Stored data
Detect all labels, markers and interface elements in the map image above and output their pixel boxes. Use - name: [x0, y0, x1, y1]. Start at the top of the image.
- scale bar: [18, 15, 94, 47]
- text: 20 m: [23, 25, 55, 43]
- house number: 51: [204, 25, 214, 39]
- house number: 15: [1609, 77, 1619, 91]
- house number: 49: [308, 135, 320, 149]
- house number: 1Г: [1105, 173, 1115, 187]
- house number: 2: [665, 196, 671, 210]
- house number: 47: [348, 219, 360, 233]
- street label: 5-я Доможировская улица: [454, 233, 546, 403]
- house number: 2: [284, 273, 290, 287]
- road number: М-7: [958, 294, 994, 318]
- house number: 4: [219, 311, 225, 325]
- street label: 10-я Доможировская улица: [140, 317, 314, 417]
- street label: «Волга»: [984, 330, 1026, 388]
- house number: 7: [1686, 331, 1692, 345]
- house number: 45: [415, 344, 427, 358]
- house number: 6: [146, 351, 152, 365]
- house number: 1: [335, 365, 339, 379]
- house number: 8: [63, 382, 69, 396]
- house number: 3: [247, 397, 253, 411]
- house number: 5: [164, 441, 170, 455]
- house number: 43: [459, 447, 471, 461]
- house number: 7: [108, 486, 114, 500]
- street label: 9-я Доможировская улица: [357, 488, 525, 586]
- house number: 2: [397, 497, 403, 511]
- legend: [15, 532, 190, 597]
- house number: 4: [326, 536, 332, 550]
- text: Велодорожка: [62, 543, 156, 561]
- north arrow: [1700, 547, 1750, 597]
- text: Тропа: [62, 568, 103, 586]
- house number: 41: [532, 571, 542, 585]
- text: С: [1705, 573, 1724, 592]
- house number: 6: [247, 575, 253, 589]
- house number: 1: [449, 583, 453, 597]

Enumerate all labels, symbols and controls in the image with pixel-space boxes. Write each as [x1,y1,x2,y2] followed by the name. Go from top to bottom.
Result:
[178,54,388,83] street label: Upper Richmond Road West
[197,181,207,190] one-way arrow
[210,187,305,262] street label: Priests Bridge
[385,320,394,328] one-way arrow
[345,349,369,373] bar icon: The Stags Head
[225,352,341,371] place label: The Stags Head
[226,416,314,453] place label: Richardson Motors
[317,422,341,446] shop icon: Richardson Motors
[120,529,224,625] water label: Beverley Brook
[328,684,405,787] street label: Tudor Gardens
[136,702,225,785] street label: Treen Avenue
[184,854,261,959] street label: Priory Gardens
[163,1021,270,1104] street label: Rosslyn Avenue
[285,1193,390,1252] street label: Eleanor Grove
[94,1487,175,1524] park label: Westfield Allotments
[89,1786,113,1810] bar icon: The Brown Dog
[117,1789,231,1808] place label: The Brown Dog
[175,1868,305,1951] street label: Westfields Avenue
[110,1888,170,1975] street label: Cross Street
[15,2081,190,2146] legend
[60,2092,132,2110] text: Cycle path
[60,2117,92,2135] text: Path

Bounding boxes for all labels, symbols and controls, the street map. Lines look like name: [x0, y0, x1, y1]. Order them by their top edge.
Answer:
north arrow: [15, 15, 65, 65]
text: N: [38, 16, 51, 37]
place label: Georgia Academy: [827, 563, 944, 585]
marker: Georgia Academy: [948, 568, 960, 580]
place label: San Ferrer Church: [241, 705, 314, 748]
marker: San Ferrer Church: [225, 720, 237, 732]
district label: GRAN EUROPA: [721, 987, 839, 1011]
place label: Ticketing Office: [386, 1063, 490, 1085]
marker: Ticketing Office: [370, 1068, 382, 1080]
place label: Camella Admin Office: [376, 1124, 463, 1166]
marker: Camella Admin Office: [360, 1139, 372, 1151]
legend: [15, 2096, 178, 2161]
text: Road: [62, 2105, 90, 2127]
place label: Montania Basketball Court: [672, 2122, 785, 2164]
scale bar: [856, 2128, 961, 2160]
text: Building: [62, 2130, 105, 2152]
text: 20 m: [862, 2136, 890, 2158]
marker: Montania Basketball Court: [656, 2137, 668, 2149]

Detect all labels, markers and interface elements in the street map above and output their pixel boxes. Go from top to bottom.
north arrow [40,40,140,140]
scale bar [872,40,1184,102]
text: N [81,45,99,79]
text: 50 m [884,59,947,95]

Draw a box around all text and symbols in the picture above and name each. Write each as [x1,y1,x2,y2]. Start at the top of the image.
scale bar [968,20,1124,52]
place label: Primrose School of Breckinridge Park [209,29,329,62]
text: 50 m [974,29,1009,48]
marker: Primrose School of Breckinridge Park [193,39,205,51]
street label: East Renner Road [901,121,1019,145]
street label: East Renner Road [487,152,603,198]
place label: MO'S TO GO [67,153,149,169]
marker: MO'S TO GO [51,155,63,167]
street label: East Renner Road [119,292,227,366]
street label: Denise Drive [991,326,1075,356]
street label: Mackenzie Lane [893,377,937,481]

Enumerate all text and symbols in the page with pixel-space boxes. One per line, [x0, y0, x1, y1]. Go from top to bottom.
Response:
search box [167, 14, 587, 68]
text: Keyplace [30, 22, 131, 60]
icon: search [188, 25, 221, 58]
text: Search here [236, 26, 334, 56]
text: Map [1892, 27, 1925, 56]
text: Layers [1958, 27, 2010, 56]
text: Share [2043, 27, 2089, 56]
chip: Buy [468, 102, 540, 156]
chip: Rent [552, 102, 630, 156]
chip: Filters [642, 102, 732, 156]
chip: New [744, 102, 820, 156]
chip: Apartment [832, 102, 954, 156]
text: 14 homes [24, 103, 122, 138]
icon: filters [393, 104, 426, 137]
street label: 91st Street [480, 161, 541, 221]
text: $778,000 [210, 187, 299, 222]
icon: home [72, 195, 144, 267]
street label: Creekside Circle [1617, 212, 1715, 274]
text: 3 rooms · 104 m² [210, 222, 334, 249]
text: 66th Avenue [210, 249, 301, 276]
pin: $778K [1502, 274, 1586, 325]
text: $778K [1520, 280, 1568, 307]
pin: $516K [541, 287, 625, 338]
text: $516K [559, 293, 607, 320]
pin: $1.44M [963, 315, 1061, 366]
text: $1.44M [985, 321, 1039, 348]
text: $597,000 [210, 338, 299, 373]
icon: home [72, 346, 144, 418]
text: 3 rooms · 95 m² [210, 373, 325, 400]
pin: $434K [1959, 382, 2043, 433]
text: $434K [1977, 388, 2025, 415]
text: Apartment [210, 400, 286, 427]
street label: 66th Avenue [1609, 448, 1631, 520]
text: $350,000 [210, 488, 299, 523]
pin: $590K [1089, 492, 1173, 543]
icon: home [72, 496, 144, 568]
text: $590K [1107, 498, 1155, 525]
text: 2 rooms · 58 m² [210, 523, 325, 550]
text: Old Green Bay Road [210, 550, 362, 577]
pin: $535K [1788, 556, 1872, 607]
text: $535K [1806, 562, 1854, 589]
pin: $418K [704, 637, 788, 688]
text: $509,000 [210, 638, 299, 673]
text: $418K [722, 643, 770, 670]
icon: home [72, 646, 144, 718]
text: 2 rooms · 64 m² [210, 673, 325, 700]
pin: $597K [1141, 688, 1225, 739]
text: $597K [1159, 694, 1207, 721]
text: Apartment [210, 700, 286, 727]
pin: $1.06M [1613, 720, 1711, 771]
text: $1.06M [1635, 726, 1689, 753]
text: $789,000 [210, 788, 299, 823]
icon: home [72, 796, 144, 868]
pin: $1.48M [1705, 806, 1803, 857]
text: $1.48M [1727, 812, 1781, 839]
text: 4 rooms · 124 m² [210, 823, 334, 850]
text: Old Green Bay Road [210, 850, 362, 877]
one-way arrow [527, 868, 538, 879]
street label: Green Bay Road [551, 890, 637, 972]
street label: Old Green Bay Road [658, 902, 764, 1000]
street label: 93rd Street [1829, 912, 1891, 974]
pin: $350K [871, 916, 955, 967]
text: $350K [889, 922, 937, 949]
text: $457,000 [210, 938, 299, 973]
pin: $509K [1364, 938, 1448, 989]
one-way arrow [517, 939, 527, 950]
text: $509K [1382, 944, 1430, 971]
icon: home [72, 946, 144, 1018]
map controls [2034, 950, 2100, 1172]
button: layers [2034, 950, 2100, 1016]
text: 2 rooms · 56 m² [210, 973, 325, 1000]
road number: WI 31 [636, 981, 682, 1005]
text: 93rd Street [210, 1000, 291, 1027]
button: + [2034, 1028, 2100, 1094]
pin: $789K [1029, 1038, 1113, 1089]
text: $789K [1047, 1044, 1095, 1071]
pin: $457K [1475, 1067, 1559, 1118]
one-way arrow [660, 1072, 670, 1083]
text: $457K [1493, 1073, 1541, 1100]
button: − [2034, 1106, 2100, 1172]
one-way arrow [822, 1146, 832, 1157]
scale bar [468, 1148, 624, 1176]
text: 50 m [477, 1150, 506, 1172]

Description of the task
Please show all lines from the entries that contain the word "Brown".

Result of this task
[89,1786,113,1810] bar icon: The Brown Dog
[117,1789,231,1808] place label: The Brown Dog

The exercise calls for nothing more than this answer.